Eldan: I like the material, but I don’t feel a need to go to class. There are some really irritating lecturers. They seem mainly focused on themselves. There are a lot of courses that you take in the form of exercises, and many of them are actually all about how to pass the exam. I have the feeling that I’m paying to take exams.
Itamar: Yes, there are moments when it becomes a competition of numbers, and I hate that.
Eldan: It’s not about being good but about making money. I thought I would go to university and the exams would be about the way of doing things, but in the end it feels the opposite. It’s something like the army – you think that all kinds of things will be all kinds of things, but then they’re totally not.
There you go, you’ve already learned something.
Eldan: A degree has become something that society, namely the university, sells.
Itamar: And in getting admitted to the university, too, the tests are a matter of supply and demand, not ability.
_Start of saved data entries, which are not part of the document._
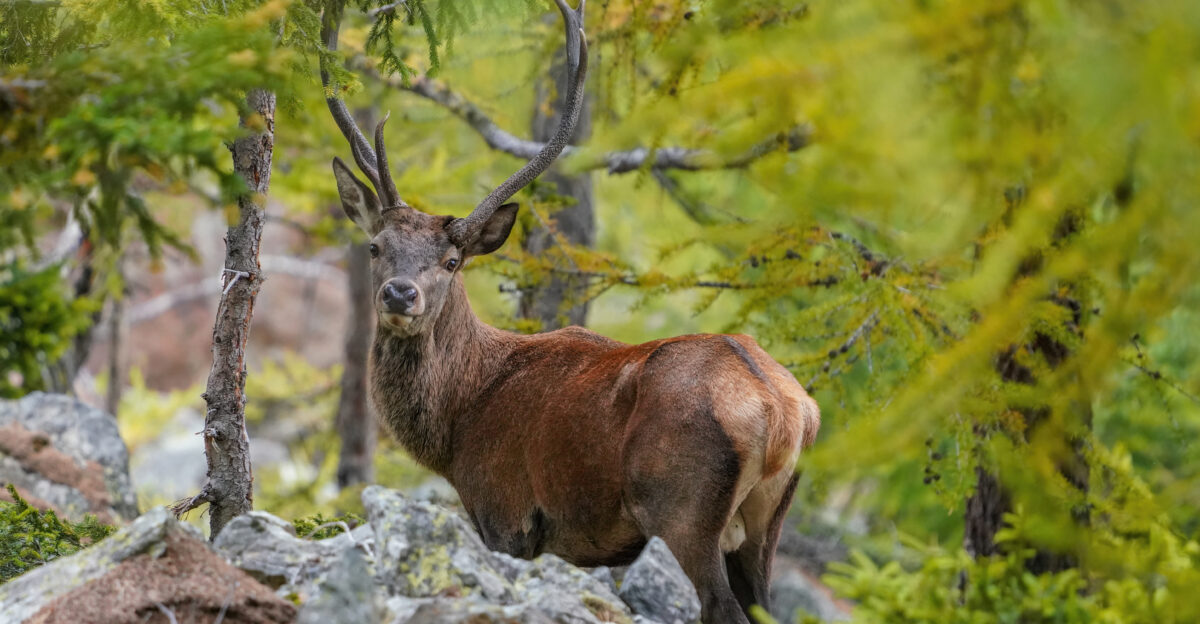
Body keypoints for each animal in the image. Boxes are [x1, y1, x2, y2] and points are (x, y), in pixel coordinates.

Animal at [321, 2, 819, 622]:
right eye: (374, 246)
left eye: (453, 260)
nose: (399, 294)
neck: (459, 423)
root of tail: (783, 410)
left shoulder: (505, 512)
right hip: (766, 523)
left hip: (682, 510)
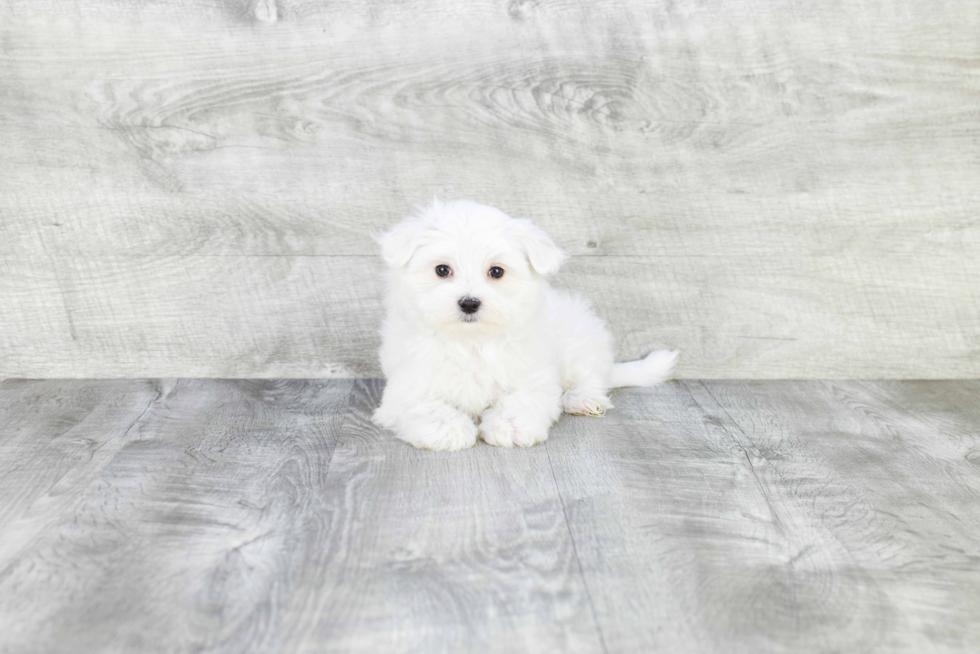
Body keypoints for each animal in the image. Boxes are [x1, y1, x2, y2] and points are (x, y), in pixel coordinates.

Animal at [372, 200, 676, 454]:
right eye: (442, 270)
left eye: (496, 271)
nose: (469, 303)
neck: (472, 341)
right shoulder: (409, 383)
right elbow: (426, 405)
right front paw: (450, 429)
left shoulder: (533, 376)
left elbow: (519, 401)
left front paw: (509, 426)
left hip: (578, 340)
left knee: (590, 377)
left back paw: (583, 399)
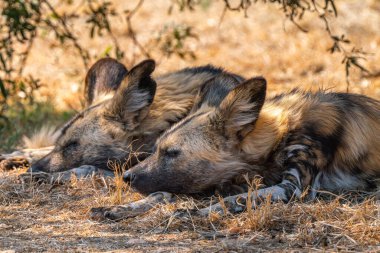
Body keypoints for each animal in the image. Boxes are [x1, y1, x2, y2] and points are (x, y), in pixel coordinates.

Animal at [92, 74, 380, 219]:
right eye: (156, 150)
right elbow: (164, 193)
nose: (126, 177)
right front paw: (121, 208)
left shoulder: (292, 189)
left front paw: (194, 212)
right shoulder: (227, 179)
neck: (281, 134)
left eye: (172, 153)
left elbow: (235, 200)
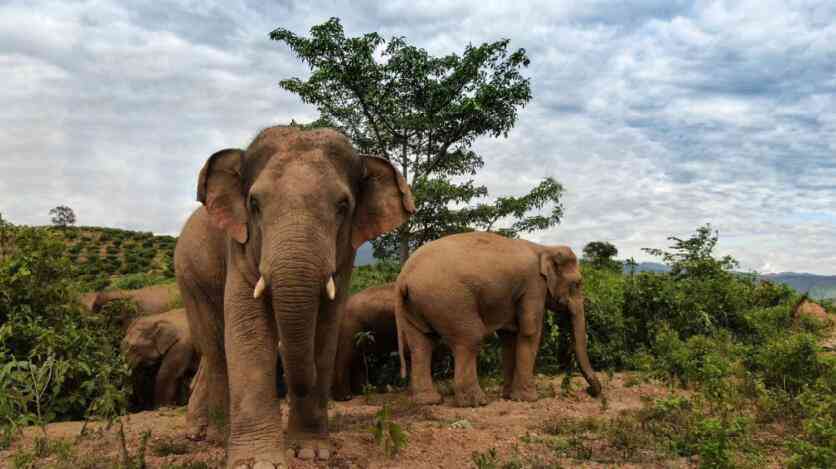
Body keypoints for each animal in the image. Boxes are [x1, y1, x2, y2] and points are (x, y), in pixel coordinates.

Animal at [176, 125, 414, 468]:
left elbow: (325, 330)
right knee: (215, 347)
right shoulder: (240, 245)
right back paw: (213, 435)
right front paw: (257, 462)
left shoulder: (345, 257)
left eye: (343, 205)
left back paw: (205, 431)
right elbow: (248, 328)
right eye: (254, 203)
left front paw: (311, 452)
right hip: (190, 274)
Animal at [394, 232, 600, 408]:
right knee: (469, 338)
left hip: (415, 306)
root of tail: (403, 277)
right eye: (577, 283)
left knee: (421, 345)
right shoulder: (534, 286)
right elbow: (530, 331)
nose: (591, 391)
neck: (544, 248)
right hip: (449, 301)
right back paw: (475, 402)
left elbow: (509, 336)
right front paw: (528, 399)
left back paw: (429, 401)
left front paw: (509, 396)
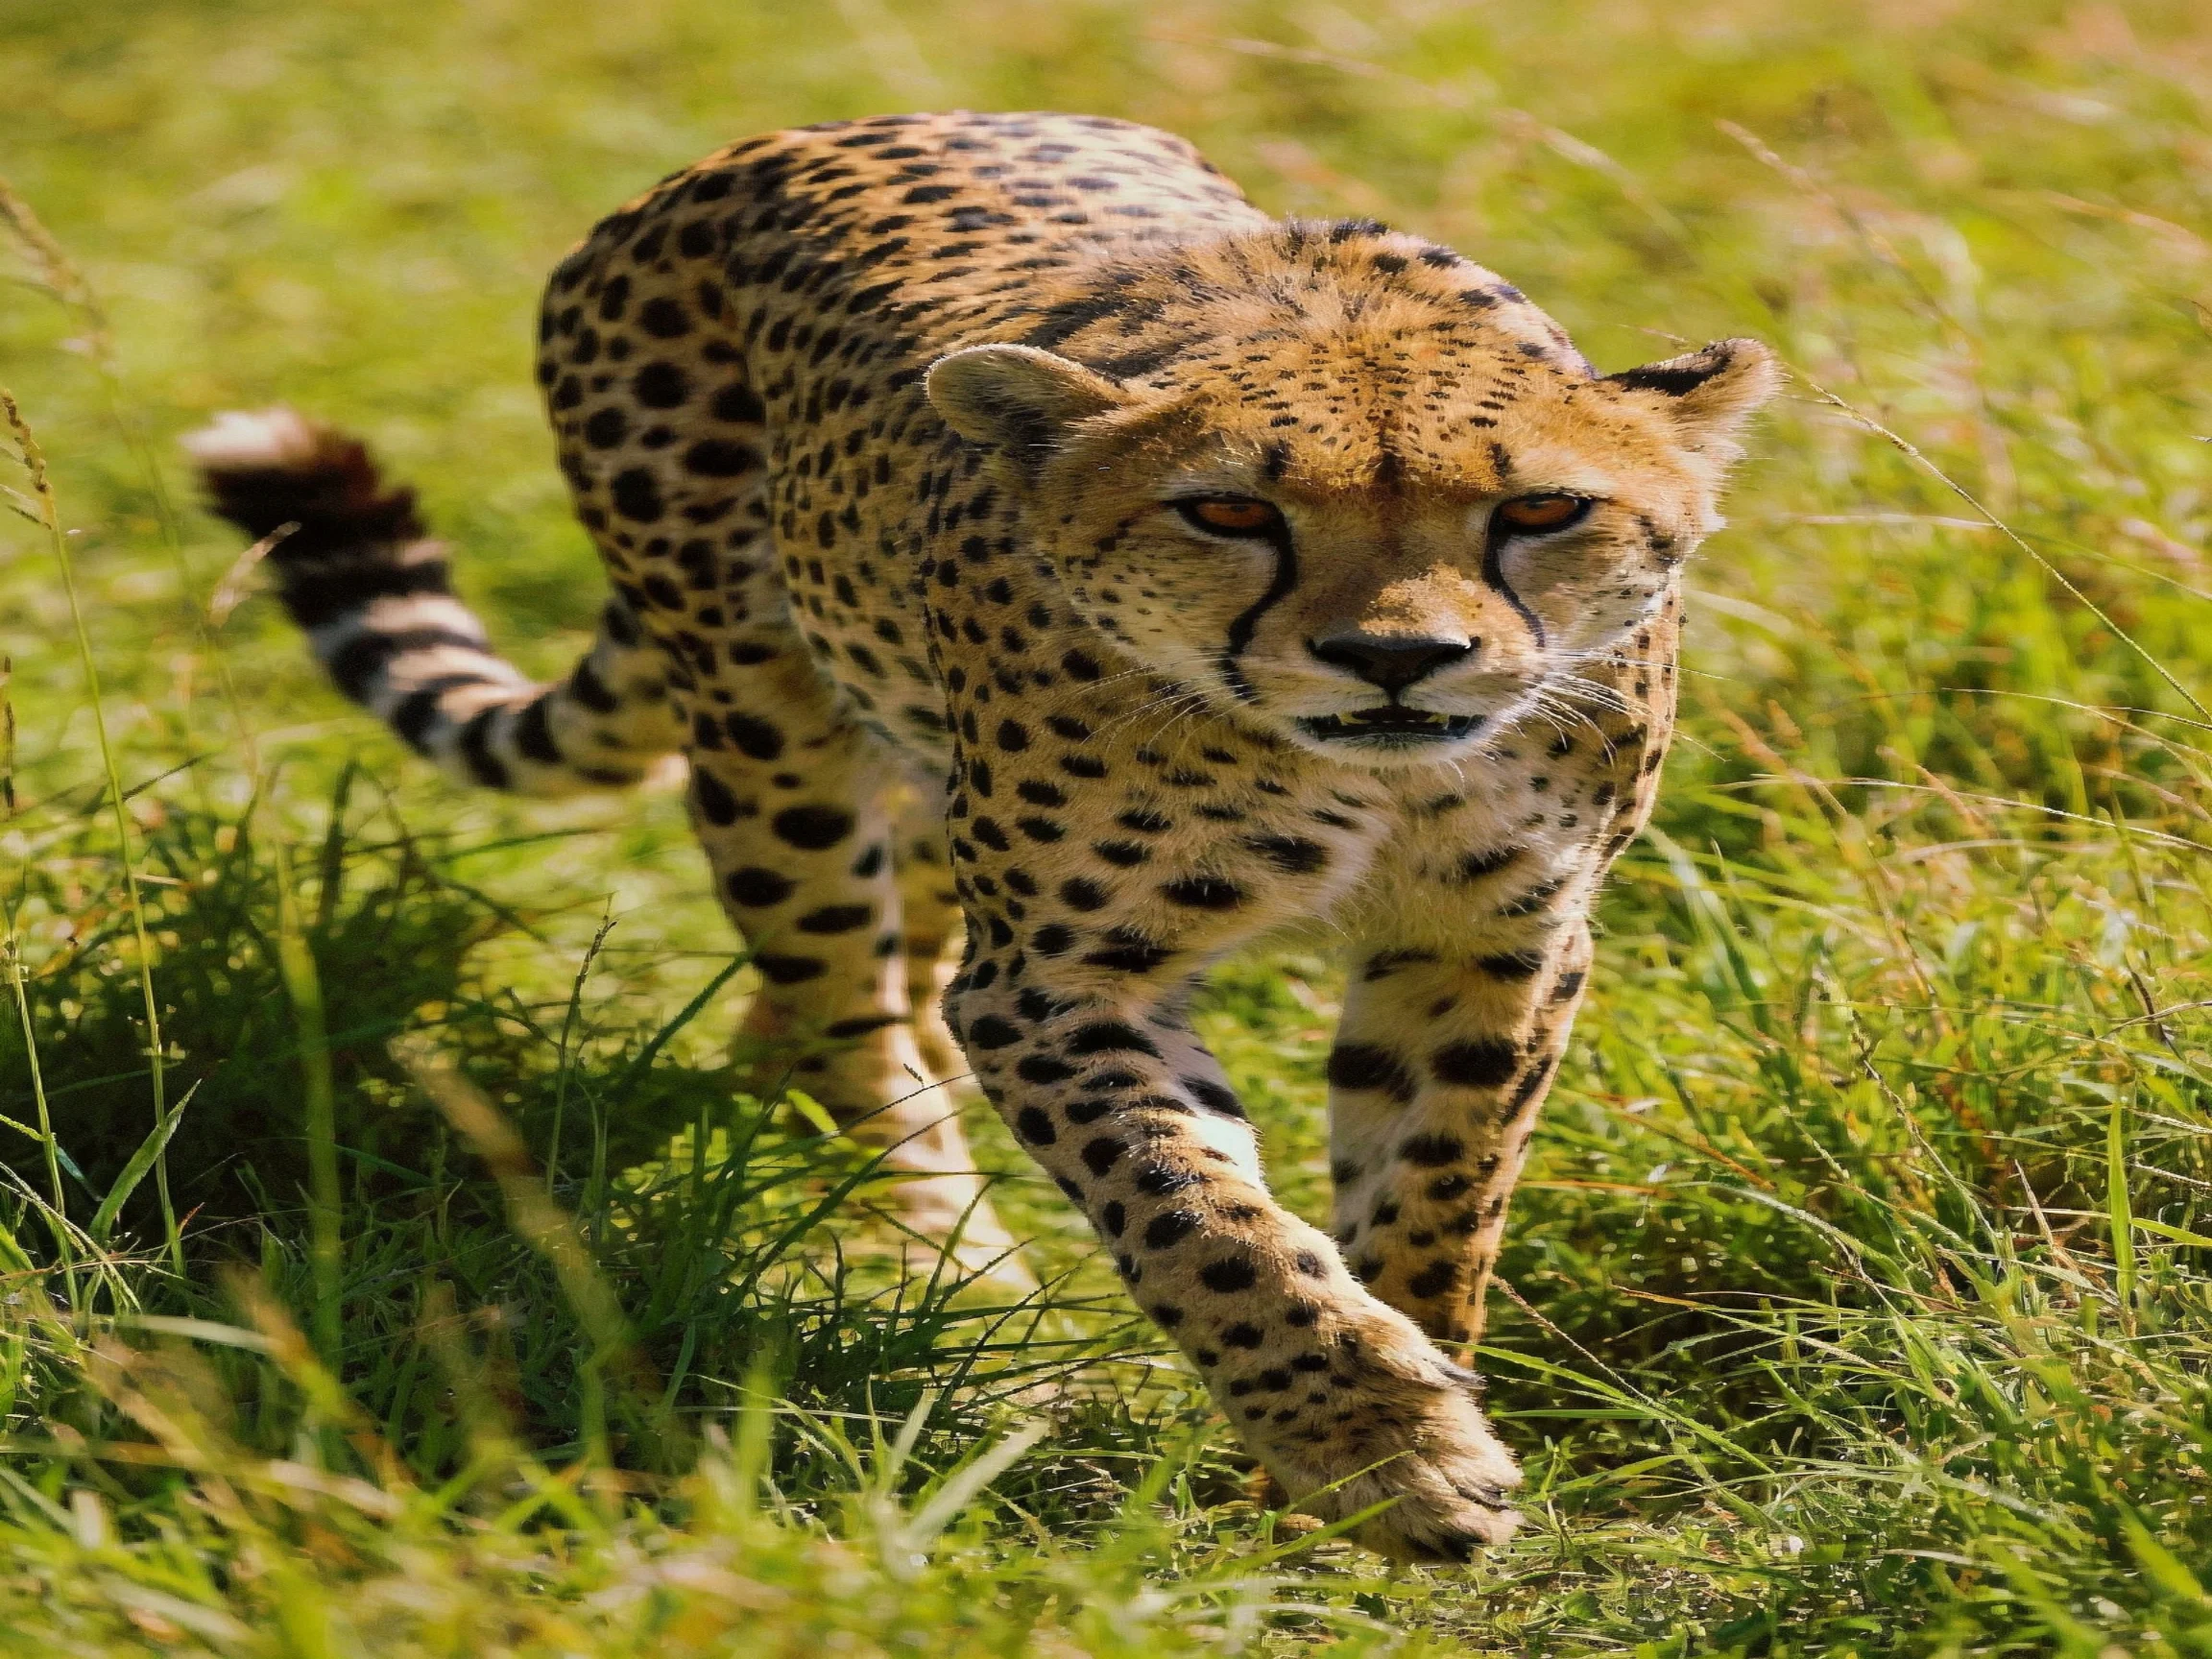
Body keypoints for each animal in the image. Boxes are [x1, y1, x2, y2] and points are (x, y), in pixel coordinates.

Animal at [184, 109, 1778, 1563]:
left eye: (1542, 508)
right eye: (1227, 512)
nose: (1397, 660)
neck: (1361, 782)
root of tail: (771, 142)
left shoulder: (1497, 938)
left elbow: (1444, 1181)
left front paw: (1392, 1404)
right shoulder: (1062, 976)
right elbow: (1198, 1212)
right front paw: (1380, 1448)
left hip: (917, 779)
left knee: (840, 1004)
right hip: (771, 739)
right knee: (845, 1019)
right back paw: (934, 1271)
For example, even though physics is a harder subject than biology, it’s easier to get into physics because there’s less demand. So people can be admitted but they may not be able to learn ...
Nofar: And people who have more money can do preparatory courses.
Sharon: There needs to be some sort of filtering.
Itamar: They should be more creative with the filtering.